RECORD EXTRACTS
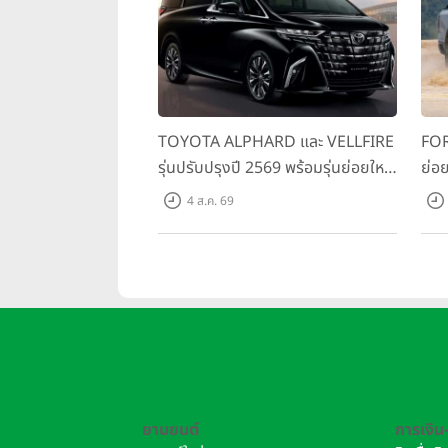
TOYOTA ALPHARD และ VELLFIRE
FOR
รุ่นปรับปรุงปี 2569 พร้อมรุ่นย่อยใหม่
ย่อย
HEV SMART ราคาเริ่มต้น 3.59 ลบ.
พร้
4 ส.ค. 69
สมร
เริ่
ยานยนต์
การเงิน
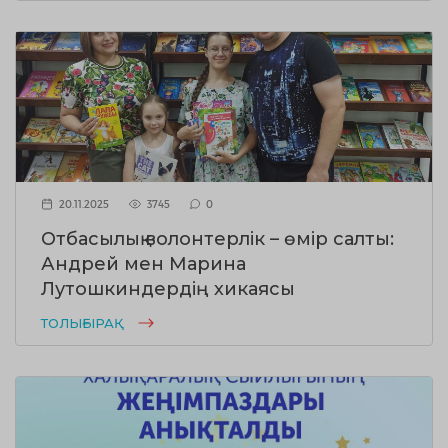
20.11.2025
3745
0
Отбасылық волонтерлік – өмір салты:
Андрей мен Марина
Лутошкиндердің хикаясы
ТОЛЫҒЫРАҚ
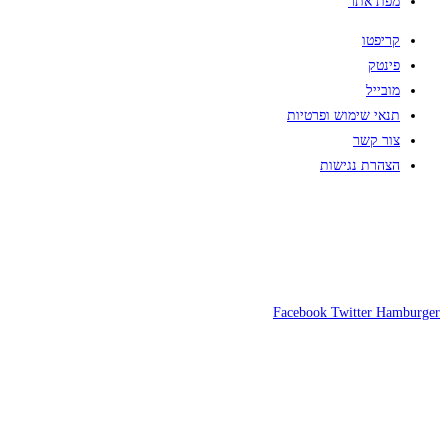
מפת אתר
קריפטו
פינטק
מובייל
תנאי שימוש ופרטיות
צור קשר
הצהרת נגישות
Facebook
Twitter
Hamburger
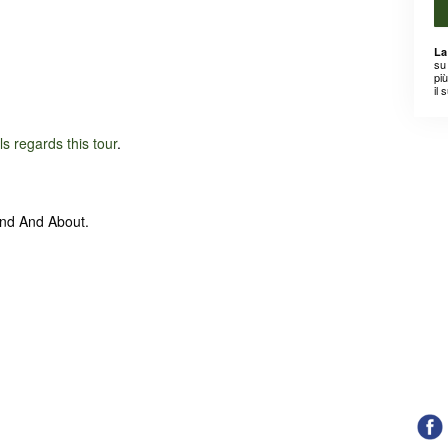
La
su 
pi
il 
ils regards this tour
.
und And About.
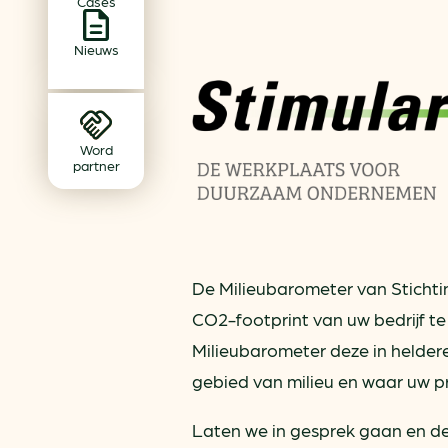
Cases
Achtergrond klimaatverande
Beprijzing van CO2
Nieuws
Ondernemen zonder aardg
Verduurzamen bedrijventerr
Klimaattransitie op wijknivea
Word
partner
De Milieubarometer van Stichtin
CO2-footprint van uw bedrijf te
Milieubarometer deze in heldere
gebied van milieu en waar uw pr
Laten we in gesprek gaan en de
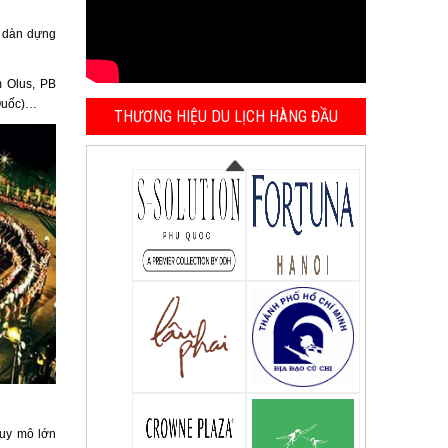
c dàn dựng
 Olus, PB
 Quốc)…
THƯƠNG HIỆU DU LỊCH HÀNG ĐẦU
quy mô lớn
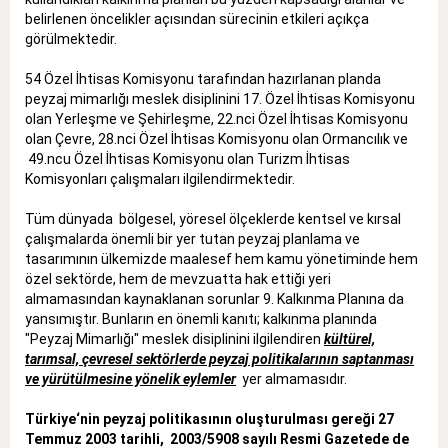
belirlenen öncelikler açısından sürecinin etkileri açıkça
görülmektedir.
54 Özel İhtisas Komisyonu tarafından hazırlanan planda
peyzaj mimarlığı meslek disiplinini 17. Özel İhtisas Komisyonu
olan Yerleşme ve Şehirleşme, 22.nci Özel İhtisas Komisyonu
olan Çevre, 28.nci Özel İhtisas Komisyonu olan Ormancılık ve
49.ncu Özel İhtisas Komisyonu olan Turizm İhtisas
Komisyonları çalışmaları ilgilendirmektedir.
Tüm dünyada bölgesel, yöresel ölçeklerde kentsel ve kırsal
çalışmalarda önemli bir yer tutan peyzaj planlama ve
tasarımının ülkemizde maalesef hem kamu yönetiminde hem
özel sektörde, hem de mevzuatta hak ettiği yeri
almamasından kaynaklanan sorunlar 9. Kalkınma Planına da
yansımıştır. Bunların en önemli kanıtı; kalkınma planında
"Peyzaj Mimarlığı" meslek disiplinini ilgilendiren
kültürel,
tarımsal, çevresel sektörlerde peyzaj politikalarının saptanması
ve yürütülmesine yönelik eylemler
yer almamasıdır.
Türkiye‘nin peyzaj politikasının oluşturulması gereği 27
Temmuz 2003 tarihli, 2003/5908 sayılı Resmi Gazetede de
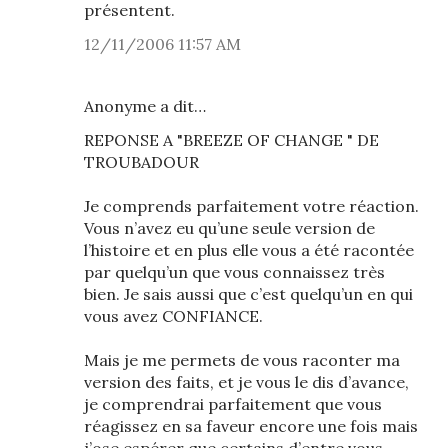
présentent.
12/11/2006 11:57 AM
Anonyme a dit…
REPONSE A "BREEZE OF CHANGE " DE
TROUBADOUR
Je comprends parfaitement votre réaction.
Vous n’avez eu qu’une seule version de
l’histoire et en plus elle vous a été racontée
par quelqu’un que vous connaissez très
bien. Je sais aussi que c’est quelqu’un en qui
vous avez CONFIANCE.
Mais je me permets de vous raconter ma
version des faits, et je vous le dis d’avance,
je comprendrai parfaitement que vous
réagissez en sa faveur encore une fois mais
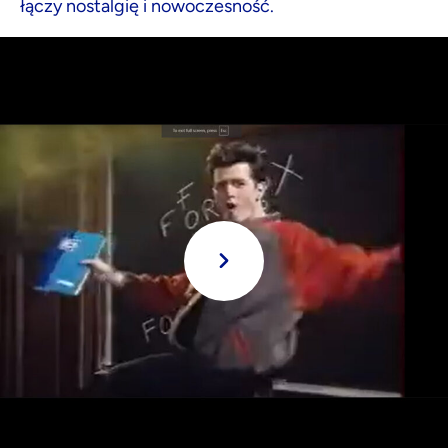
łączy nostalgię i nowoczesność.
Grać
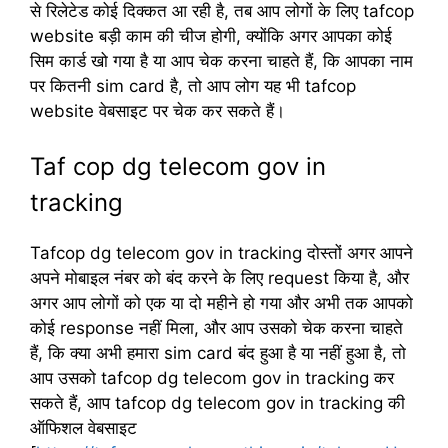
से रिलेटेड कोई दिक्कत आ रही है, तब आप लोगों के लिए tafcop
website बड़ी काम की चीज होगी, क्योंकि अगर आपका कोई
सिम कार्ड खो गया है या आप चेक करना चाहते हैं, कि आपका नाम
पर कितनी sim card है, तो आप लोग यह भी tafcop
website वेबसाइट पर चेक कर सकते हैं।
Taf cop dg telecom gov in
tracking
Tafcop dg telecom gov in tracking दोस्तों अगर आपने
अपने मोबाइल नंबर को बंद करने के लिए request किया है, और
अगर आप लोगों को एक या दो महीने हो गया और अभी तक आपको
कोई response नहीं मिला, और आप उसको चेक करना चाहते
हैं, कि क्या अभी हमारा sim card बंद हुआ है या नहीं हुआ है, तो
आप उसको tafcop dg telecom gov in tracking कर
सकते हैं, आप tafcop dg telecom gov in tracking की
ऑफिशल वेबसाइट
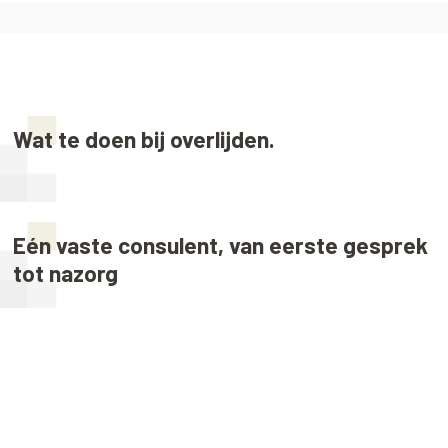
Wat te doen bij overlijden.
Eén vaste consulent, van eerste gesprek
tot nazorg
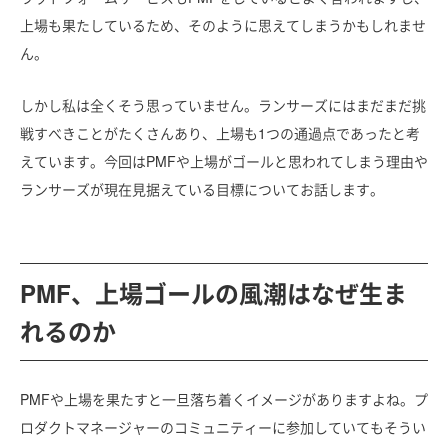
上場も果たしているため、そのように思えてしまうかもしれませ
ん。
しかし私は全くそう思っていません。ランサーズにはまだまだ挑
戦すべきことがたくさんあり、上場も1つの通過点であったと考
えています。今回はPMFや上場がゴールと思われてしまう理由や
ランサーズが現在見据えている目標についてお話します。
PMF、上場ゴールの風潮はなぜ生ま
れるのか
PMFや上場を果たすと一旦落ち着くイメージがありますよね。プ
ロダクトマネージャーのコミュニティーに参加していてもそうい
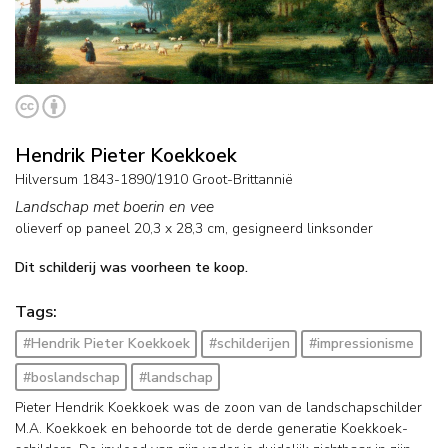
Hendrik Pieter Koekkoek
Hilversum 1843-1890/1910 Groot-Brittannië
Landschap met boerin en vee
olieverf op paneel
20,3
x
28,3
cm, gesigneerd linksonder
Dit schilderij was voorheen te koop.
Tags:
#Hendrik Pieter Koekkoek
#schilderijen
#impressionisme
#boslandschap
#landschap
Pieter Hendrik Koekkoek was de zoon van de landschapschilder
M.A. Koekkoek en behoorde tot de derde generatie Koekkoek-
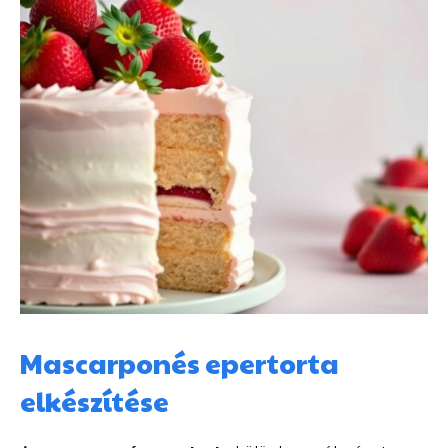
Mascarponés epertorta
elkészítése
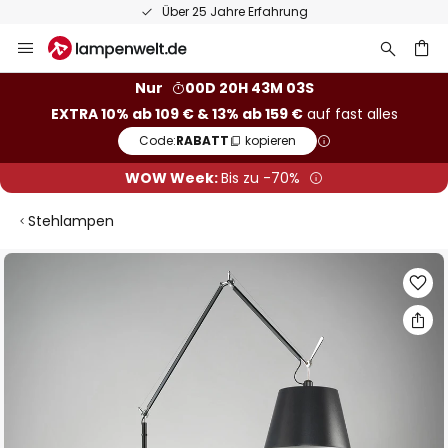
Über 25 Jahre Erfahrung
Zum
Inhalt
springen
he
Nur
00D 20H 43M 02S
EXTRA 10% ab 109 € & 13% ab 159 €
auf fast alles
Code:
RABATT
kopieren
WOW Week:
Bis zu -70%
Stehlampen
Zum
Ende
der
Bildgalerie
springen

TASK TO COMPLETE
Output exactly, and only, the lines of the entries above from the one with "Tafcop dg telecom gov in tracking दोस्तों" up to and including the one with "戦すべきことがたくさんあり、上場も1つの通過点であったと考"; pictures are to be left out.

RESPONSE TO THE EXERCISE
Tafcop dg telecom gov in tracking दोस्तों अगर आपने
अपने मोबाइल नंबर को बंद करने के लिए request किया है, और
अगर आप लोगों को एक या दो महीने हो गया और अभी तक आपको
कोई response नहीं मिला, और आप उसको चेक करना चाहते
हैं, कि क्या अभी हमारा sim card बंद हुआ है या नहीं हुआ है, तो
आप उसको tafcop dg telecom gov in tracking कर
सकते हैं, आप tafcop dg telecom gov in tracking की
ऑफिशल वेबसाइट
Wat te doen bij overlijden.
Eén vaste consulent, van eerste gesprek
tot nazorg
上場も果たしているため、そのように思えてしまうかもしれませ
ん。
しかし私は全くそう思っていません。ランサーズにはまだまだ挑
戦すべきことがたくさんあり、上場も1つの通過点であったと考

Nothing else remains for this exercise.